THE DATA START

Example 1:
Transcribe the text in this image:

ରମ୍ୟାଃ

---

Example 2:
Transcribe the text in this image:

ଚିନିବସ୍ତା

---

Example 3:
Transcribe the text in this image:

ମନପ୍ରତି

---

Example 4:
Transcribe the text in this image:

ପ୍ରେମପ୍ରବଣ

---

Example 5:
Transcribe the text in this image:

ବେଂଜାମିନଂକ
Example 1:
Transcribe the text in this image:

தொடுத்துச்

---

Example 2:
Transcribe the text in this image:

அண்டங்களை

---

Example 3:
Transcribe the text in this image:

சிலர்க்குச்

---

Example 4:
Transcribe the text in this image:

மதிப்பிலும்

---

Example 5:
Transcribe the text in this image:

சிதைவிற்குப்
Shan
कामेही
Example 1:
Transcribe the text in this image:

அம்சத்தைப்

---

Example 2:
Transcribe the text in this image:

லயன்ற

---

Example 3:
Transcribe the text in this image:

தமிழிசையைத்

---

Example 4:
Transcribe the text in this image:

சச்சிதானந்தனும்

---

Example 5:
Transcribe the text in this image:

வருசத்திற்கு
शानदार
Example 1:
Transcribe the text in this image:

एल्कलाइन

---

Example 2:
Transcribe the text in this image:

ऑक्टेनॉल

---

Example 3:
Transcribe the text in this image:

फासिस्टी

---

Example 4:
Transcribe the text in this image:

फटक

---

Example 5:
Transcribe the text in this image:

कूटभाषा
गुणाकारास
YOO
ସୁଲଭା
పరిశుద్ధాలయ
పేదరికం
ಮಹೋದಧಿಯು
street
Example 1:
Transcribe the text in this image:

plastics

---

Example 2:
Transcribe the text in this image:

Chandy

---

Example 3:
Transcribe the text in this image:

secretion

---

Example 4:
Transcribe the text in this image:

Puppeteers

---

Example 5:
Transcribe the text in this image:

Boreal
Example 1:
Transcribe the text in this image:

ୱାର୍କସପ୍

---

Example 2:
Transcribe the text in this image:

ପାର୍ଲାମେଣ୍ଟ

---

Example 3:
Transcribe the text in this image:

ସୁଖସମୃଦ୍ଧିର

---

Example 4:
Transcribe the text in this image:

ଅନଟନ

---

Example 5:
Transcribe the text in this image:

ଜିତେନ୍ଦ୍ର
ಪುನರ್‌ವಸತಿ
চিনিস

THE DATA END

■ WHAT IS REQUIRED
Produce the entries again, character for character.

■ RESULT
Example 1:
Transcribe the text in this image:

ରମ୍ୟାଃ

---

Example 2:
Transcribe the text in this image:

ଚିନିବସ୍ତା

---

Example 3:
Transcribe the text in this image:

ମନପ୍ରତି

---

Example 4:
Transcribe the text in this image:

ପ୍ରେମପ୍ରବଣ

---

Example 5:
Transcribe the text in this image:

ବେଂଜାମିନଂକ
Example 1:
Transcribe the text in this image:

தொடுத்துச்

---

Example 2:
Transcribe the text in this image:

அண்டங்களை

---

Example 3:
Transcribe the text in this image:

சிலர்க்குச்

---

Example 4:
Transcribe the text in this image:

மதிப்பிலும்

---

Example 5:
Transcribe the text in this image:

சிதைவிற்குப்
Shan
कामेही
Example 1:
Transcribe the text in this image:

அம்சத்தைப்

---

Example 2:
Transcribe the text in this image:

லயன்ற

---

Example 3:
Transcribe the text in this image:

தமிழிசையைத்

---

Example 4:
Transcribe the text in this image:

சச்சிதானந்தனும்

---

Example 5:
Transcribe the text in this image:

வருசத்திற்கு
शानदार
Example 1:
Transcribe the text in this image:

एल्कलाइन

---

Example 2:
Transcribe the text in this image:

ऑक्टेनॉल

---

Example 3:
Transcribe the text in this image:

फासिस्टी

---

Example 4:
Transcribe the text in this image:

फटक

---

Example 5:
Transcribe the text in this image:

कूटभाषा
गुणाकारास
YOO
ସୁଲଭା
పరిశుద్ధాలయ
పేదరికం
ಮಹೋದಧಿಯು
street
Example 1:
Transcribe the text in this image:

plastics

---

Example 2:
Transcribe the text in this image:

Chandy

---

Example 3:
Transcribe the text in this image:

secretion

---

Example 4:
Transcribe the text in this image:

Puppeteers

---

Example 5:
Transcribe the text in this image:

Boreal
Example 1:
Transcribe the text in this image:

ୱାର୍କସପ୍

---

Example 2:
Transcribe the text in this image:

ପାର୍ଲାମେଣ୍ଟ

---

Example 3:
Transcribe the text in this image:

ସୁଖସମୃଦ୍ଧିର

---

Example 4:
Transcribe the text in this image:

ଅନଟନ

---

Example 5:
Transcribe the text in this image:

ଜିତେନ୍ଦ୍ର
ಪುನರ್‌ವಸತಿ
চিনিস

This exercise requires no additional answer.